To-do item: Will you return, word for word, only the lines from the top of the data below down to and including the one with "загрязнения и прозрачная"?

------ Data shown

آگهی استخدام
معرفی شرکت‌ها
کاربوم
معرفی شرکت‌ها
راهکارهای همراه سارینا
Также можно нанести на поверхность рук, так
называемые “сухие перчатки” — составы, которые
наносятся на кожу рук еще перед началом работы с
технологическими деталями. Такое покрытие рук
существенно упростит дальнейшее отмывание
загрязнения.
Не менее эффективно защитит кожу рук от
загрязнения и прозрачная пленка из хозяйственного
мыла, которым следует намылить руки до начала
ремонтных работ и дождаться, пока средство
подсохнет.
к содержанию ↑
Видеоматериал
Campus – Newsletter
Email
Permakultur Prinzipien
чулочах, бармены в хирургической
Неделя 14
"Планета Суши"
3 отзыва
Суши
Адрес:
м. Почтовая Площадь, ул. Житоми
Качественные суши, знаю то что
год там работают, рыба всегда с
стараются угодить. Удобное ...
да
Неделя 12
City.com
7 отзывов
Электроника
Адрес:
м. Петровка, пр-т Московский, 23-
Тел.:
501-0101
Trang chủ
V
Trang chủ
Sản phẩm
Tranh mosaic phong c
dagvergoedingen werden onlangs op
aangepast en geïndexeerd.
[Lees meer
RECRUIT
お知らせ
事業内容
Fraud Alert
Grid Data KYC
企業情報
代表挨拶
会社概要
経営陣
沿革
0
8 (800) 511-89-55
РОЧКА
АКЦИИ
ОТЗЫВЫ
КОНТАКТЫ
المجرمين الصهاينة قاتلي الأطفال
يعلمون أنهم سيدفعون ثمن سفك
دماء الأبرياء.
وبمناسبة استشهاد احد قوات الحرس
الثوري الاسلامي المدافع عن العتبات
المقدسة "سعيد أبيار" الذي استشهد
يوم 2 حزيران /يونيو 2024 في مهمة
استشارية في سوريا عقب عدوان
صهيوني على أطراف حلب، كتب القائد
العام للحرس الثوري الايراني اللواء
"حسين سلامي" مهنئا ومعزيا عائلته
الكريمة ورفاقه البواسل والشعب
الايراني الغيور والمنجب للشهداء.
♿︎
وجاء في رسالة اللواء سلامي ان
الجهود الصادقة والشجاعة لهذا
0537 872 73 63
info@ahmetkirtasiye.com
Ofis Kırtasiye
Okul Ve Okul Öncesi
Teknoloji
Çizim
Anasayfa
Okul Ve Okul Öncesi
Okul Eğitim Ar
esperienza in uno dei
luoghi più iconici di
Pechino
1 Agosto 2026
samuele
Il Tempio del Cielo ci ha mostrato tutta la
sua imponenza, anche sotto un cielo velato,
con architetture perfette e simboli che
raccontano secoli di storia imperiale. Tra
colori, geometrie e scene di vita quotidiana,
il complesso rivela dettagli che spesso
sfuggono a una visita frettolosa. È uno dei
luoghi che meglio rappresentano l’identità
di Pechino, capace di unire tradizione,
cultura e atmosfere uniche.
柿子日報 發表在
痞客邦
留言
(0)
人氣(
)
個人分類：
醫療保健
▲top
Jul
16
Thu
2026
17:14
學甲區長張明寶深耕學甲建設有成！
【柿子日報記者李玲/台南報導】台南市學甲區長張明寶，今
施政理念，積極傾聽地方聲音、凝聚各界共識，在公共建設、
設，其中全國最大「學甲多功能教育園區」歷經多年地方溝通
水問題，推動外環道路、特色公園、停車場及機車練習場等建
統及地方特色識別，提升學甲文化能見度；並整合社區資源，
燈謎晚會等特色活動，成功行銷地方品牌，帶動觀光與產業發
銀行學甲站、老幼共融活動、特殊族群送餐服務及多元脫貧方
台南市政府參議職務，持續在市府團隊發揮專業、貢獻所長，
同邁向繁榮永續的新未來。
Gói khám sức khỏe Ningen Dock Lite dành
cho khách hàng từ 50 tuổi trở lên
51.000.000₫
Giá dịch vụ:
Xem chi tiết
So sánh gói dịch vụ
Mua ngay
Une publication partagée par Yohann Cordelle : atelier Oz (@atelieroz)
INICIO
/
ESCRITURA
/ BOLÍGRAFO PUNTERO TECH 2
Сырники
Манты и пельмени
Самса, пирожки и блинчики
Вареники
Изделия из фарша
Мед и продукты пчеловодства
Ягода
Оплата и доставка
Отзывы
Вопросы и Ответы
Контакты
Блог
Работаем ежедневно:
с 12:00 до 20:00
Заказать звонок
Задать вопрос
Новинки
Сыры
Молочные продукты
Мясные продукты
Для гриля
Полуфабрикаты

------------

Solution to this problem:
آگهی استخدام
معرفی شرکت‌ها
کاربوم
معرفی شرکت‌ها
راهکارهای همراه سارینا
Также можно нанести на поверхность рук, так
называемые “сухие перчатки” — составы, которые
наносятся на кожу рук еще перед началом работы с
технологическими деталями. Такое покрытие рук
существенно упростит дальнейшее отмывание
загрязнения.
Не менее эффективно защитит кожу рук от
загрязнения и прозрачная пленка из хозяйственного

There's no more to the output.